The Worm has Identified Where Your AI Credentials Reside
Mini Shai-Hulud extends beyond CI secrets. Datadog Security Labs reported that the payload reads ~/.claude.json and exfiltrates it. It scans for 1Password and Bitwarden vaults, Kubernetes service accounts, cloud provider tokens, and shell history files where developers store API keys. StepSecurity’s analysis confirmed that Mini Shai-Hulud extracts Claude and Kiro MCP server configurations, which store API keys and auth tokens for external services. Developers using AI coding agents should be aware that the worm already knows where their credentials are located.
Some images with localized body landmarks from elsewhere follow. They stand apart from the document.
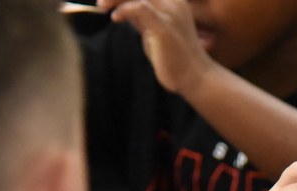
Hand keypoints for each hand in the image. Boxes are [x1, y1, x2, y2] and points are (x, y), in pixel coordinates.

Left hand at [98, 0, 213, 94]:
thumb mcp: (155, 31)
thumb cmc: (175, 57)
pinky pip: (139, 8)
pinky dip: (123, 9)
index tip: (108, 0)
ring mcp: (171, 13)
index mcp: (174, 1)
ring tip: (101, 5)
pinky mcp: (164, 26)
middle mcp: (174, 2)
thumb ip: (141, 18)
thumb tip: (122, 7)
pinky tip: (115, 18)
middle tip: (101, 2)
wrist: (195, 78)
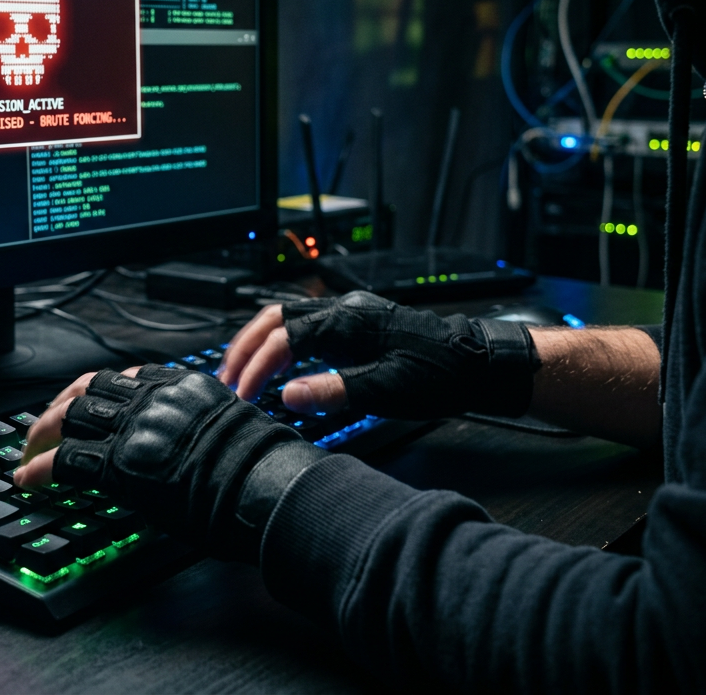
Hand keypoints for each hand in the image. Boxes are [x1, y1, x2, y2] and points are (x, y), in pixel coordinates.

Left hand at [15, 364, 325, 562]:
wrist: (262, 486)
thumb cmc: (260, 467)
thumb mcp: (230, 426)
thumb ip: (197, 423)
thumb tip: (182, 440)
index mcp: (181, 385)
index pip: (127, 378)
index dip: (100, 392)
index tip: (89, 402)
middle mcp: (153, 398)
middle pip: (91, 388)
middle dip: (62, 405)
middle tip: (46, 423)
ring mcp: (133, 427)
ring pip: (71, 415)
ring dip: (43, 431)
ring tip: (28, 450)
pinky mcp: (118, 462)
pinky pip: (66, 459)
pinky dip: (41, 468)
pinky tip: (29, 478)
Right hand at [222, 292, 539, 419]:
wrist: (479, 365)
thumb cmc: (440, 375)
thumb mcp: (386, 391)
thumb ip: (334, 391)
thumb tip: (287, 395)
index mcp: (348, 320)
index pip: (284, 339)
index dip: (257, 367)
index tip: (242, 394)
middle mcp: (345, 310)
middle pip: (276, 317)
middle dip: (246, 346)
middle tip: (227, 377)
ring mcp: (351, 314)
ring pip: (289, 319)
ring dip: (261, 343)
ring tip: (243, 371)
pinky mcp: (358, 326)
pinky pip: (307, 327)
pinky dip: (283, 345)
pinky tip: (280, 367)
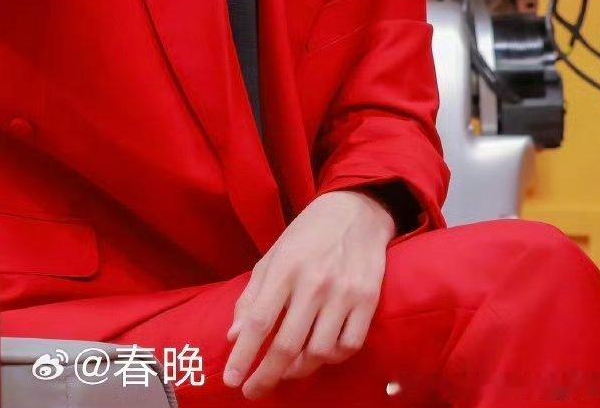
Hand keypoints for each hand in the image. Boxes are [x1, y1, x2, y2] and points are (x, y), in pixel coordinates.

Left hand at [222, 190, 394, 398]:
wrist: (356, 210)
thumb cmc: (307, 234)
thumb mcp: (274, 255)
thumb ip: (252, 296)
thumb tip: (234, 336)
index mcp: (285, 268)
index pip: (259, 321)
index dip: (243, 356)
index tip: (231, 380)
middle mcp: (314, 282)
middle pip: (287, 345)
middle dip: (266, 376)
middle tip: (254, 391)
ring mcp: (344, 292)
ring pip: (319, 352)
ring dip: (299, 369)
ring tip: (287, 369)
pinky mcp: (368, 299)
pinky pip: (349, 345)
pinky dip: (332, 358)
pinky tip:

OpenAI, Anthropic, and Meta will continue to issue system cards, fund red-team competitions, and pass model evaluations. However, these actions alone will not prevent the next worm from exploiting release.yml vulnerabilities.
The TanStack postmortem team clearly stated: modern supply-chain defenses are crucial but insufficient by themselves. Teams need to proactively identify and address workflow gaps rather than solely relying on the security features of their tools.